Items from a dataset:
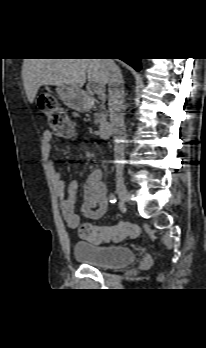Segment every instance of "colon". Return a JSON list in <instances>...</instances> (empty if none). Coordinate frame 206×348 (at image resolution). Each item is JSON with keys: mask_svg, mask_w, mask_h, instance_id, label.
Wrapping results in <instances>:
<instances>
[{"mask_svg": "<svg viewBox=\"0 0 206 348\" xmlns=\"http://www.w3.org/2000/svg\"><path fill=\"white\" fill-rule=\"evenodd\" d=\"M38 106L46 116L53 134L61 137H71L73 135L74 127L64 108L53 95H41ZM79 234L82 238L93 243L121 242L124 239L138 237L140 227L133 222H120L113 226L84 224L80 227Z\"/></svg>", "mask_w": 206, "mask_h": 348, "instance_id": "1", "label": "colon"}]
</instances>
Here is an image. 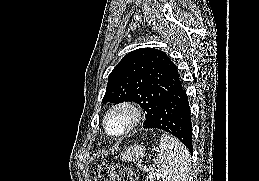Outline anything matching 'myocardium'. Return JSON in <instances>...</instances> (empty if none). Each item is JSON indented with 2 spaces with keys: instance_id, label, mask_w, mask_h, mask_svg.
Instances as JSON below:
<instances>
[{
  "instance_id": "1",
  "label": "myocardium",
  "mask_w": 259,
  "mask_h": 181,
  "mask_svg": "<svg viewBox=\"0 0 259 181\" xmlns=\"http://www.w3.org/2000/svg\"><path fill=\"white\" fill-rule=\"evenodd\" d=\"M118 113H123L127 116L125 126L119 131L110 129V119ZM142 112L140 108L131 101H120L113 104L105 113L103 118V126L106 133L113 137H121L131 132L141 121Z\"/></svg>"
}]
</instances>
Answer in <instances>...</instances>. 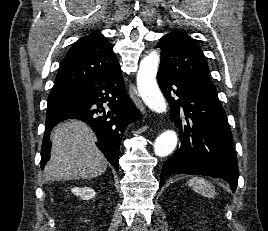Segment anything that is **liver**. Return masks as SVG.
I'll list each match as a JSON object with an SVG mask.
<instances>
[{
  "mask_svg": "<svg viewBox=\"0 0 268 231\" xmlns=\"http://www.w3.org/2000/svg\"><path fill=\"white\" fill-rule=\"evenodd\" d=\"M51 158L45 176L53 181L92 179L102 175L107 160L96 147V137L83 122L68 120L58 124L50 134Z\"/></svg>",
  "mask_w": 268,
  "mask_h": 231,
  "instance_id": "1",
  "label": "liver"
}]
</instances>
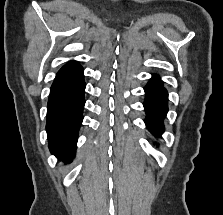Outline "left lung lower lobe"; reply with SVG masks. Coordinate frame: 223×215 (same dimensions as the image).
I'll return each instance as SVG.
<instances>
[{"label": "left lung lower lobe", "instance_id": "left-lung-lower-lobe-1", "mask_svg": "<svg viewBox=\"0 0 223 215\" xmlns=\"http://www.w3.org/2000/svg\"><path fill=\"white\" fill-rule=\"evenodd\" d=\"M144 90L146 94L144 108L147 114L145 123L153 135L159 136L164 130L163 119L168 110V93L156 75H153Z\"/></svg>", "mask_w": 223, "mask_h": 215}]
</instances>
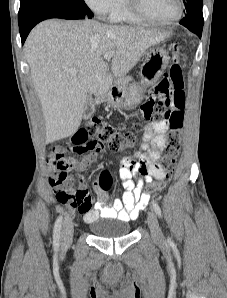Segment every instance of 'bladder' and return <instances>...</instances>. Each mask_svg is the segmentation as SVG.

THE EXERCISE:
Copy the lines word for word, starting with the line that contains "as the image)." and continuing through the last line, with both ends included. Leave the pictures out of your copy.

COMPLETE OUTPUT:
Outline "left lung lower lobe"; reply with SVG masks. Coordinate frame: 223×215 (same dimensions as the image).
I'll return each instance as SVG.
<instances>
[{"label": "left lung lower lobe", "instance_id": "left-lung-lower-lobe-1", "mask_svg": "<svg viewBox=\"0 0 223 215\" xmlns=\"http://www.w3.org/2000/svg\"><path fill=\"white\" fill-rule=\"evenodd\" d=\"M144 90L146 94L144 108L147 114L145 123L153 135L159 136L164 130L163 119L168 110V93L156 75H153Z\"/></svg>", "mask_w": 223, "mask_h": 215}]
</instances>
Segment every instance of 'bladder' and return <instances>...</instances>. Each mask_svg is the segmentation as SVG.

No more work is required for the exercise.